Convert everything from the start of the material down to the line containing "Reading right to" into a JSON list of strings, one string per line, omitting blank lines. Include both the first line and that final line.

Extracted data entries

◇ ◇ ◇

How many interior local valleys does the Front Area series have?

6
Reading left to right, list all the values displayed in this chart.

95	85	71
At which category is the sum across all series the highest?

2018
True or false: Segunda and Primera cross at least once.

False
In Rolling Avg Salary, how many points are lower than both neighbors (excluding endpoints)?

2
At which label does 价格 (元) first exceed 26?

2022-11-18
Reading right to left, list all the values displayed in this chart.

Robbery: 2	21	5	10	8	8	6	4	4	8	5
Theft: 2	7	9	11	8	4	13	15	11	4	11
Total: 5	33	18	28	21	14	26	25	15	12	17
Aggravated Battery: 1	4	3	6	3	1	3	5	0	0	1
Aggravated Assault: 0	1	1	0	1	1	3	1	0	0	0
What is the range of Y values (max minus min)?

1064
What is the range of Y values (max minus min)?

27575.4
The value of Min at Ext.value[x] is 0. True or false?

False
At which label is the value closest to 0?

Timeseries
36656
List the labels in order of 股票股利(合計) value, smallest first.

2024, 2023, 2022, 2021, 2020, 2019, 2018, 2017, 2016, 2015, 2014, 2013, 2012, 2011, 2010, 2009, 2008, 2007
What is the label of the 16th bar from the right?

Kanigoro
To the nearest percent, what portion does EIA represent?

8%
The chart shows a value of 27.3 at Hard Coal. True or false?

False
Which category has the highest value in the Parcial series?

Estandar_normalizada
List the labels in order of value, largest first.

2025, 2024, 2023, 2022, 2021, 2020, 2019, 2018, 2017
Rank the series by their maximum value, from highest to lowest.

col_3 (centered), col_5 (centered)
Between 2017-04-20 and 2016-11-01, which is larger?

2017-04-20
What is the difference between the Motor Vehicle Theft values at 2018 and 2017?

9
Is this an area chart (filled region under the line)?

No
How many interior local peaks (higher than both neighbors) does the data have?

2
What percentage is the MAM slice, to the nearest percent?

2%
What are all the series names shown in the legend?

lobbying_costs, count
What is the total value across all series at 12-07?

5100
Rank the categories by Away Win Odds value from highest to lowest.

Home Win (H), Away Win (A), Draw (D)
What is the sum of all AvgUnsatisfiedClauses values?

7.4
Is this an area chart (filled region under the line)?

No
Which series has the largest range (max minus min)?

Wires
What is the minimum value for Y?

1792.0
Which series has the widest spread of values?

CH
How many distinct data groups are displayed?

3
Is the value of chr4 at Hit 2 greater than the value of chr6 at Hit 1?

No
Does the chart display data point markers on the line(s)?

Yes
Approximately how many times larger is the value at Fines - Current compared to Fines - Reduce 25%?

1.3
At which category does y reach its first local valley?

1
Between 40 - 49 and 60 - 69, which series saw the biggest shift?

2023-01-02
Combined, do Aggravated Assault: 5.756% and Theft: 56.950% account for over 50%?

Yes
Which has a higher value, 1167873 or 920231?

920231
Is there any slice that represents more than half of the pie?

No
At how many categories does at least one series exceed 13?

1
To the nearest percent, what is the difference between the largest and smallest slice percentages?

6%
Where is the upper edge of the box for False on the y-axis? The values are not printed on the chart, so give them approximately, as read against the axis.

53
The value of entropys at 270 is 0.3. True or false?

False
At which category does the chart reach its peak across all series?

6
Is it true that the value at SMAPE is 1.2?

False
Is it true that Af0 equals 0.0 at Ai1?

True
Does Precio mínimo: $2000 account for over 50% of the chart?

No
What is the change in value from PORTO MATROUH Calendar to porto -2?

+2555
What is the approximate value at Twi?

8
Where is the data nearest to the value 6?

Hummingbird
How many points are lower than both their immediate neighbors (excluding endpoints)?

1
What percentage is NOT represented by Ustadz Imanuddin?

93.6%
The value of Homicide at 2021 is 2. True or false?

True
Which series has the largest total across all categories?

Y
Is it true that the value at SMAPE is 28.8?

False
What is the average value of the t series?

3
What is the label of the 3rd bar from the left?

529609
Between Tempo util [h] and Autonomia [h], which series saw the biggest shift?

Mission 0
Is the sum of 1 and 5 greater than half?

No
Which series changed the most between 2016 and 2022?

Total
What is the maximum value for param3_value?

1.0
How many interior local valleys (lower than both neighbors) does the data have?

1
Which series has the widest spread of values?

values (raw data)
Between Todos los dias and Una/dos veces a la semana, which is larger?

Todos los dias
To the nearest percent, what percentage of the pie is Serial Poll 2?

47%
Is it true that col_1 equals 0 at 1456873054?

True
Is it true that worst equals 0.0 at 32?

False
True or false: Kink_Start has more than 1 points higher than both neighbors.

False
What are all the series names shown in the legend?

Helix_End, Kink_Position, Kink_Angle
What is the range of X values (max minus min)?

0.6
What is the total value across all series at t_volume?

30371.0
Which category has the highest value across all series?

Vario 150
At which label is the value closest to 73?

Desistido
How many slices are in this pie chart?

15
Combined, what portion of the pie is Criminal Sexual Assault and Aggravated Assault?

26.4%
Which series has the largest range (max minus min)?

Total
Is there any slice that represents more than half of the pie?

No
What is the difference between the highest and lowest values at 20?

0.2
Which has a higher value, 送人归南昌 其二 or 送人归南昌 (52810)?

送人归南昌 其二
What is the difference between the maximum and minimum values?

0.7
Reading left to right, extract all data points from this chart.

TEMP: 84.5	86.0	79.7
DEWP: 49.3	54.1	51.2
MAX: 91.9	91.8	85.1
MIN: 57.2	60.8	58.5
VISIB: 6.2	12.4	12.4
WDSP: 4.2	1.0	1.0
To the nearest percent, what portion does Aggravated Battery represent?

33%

◇ ◇ ◇

=== COMPLETED TASK ===
[
  "How many interior local valleys does the Front Area series have?",
  "6",
  "Reading left to right, list all the values displayed in this chart.",
  "95\t85\t71",
  "At which category is the sum across all series the highest?",
  "2018",
  "True or false: Segunda and Primera cross at least once.",
  "False",
  "In Rolling Avg Salary, how many points are lower than both neighbors (excluding endpoints)?",
  "2",
  "At which label does 价格 (元) first exceed 26?",
  "2022-11-18",
  "Reading right to left, list all the values displayed in this chart."
]